But beyond those differences, the drivers of the condition are the same: Mental illness, addiction and domestic violence, typically, and sometimes combinations of factors – “We have a casino in our backyard, which doesn’t help,” McLintock said. Prescription-drug abuse is coming on strong as a factor, too. “In the six years I’ve been doing this, it’s become a real discussion on a daily basis. I have clients who have been on Suboxone (to treat opiate addiction) for seven years, which is a problem in and of itself. And meth is everywhere up here.”

McLintock’s job is to get them housing. “We’re a non-judgmental agency,” he said. The goal is to get them under a roof, and then worry about what led them to the street. There’s something about sleeping warm, dry and safe that can clarify matters for people so afflicted.

Dataset entries:

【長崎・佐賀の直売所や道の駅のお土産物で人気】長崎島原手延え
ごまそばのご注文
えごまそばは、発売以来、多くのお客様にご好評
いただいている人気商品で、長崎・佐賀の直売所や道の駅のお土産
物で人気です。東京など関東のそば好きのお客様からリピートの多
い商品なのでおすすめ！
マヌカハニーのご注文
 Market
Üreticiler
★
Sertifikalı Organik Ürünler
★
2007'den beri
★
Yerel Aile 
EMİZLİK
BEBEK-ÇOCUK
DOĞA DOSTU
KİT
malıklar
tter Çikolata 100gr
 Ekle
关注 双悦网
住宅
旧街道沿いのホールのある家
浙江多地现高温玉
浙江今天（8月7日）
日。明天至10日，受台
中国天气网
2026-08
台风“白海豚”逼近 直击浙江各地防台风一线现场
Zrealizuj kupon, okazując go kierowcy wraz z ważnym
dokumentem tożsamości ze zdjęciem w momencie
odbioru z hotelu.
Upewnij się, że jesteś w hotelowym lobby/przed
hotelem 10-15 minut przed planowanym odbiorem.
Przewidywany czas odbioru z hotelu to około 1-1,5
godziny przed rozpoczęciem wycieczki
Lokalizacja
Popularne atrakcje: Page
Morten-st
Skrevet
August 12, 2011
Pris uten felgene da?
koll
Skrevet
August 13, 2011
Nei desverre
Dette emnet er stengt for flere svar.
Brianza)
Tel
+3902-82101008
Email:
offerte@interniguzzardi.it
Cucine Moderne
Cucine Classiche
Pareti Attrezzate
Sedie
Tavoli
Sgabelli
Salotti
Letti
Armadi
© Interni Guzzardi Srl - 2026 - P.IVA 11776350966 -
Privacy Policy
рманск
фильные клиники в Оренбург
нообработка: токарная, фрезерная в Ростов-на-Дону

● **REQUIREMENT A**
Can you update the records from their start through the line containing "odbioru z hotelu.", replacing "Market" with "Pazar" and leaving everything else as it is?
● **REQUIREMENT B**
How would you continue the passage on McLintock's housing work from its final sentence?
The records have no connection to the text about homelessness above them.

● **TASK OUTPUT A**
【長崎・佐賀の直売所や道の駅のお土産物で人気】長崎島原手延え
ごまそばのご注文
えごまそばは、発売以来、多くのお客様にご好評
いただいている人気商品で、長崎・佐賀の直売所や道の駅のお土産
物で人気です。東京など関東のそば好きのお客様からリピートの多
い商品なのでおすすめ！
マヌカハニーのご注文
 Pazar
Üreticiler
★
Sertifikalı Organik Ürünler
★
2007'den beri
★
Yerel Aile 
EMİZLİK
BEBEK-ÇOCUK
DOĞA DOSTU
KİT
malıklar
tter Çikolata 100gr
 Ekle
关注 双悦网
住宅
旧街道沿いのホールのある家
浙江多地现高温玉
浙江今天（8月7日）
日。明天至10日，受台
中国天气网
2026-08
台风“白海豚”逼近 直击浙江各地防台风一线现场
Zrealizuj kupon, okazując go kierowcy wraz z ważnym
dokumentem tożsamości ze zdjęciem w momencie
odbioru z hotelu.

● **TASK OUTPUT B**
The region has adequate homeless relief, McLintock said, including a shelter in Petoskey that serves both men and women, and various churches. But the need is always there. On a recent afternoon, McLintock went down the line of people at a food pantry conducting a “PIT count,” or point-in-time count, to get a snapshot of who and how many were in need. Although most reported they were fine, he did sit down with one woman, who said she left her husband two months ago but had been staying with her sister, and was wearing out her welcome. “I can’t work,” the woman said, almost inaudibly. McLintock encouraged her to see a social worker in Cheboygan County, where she lived, and get the help she needs, before she becomes one of the 400.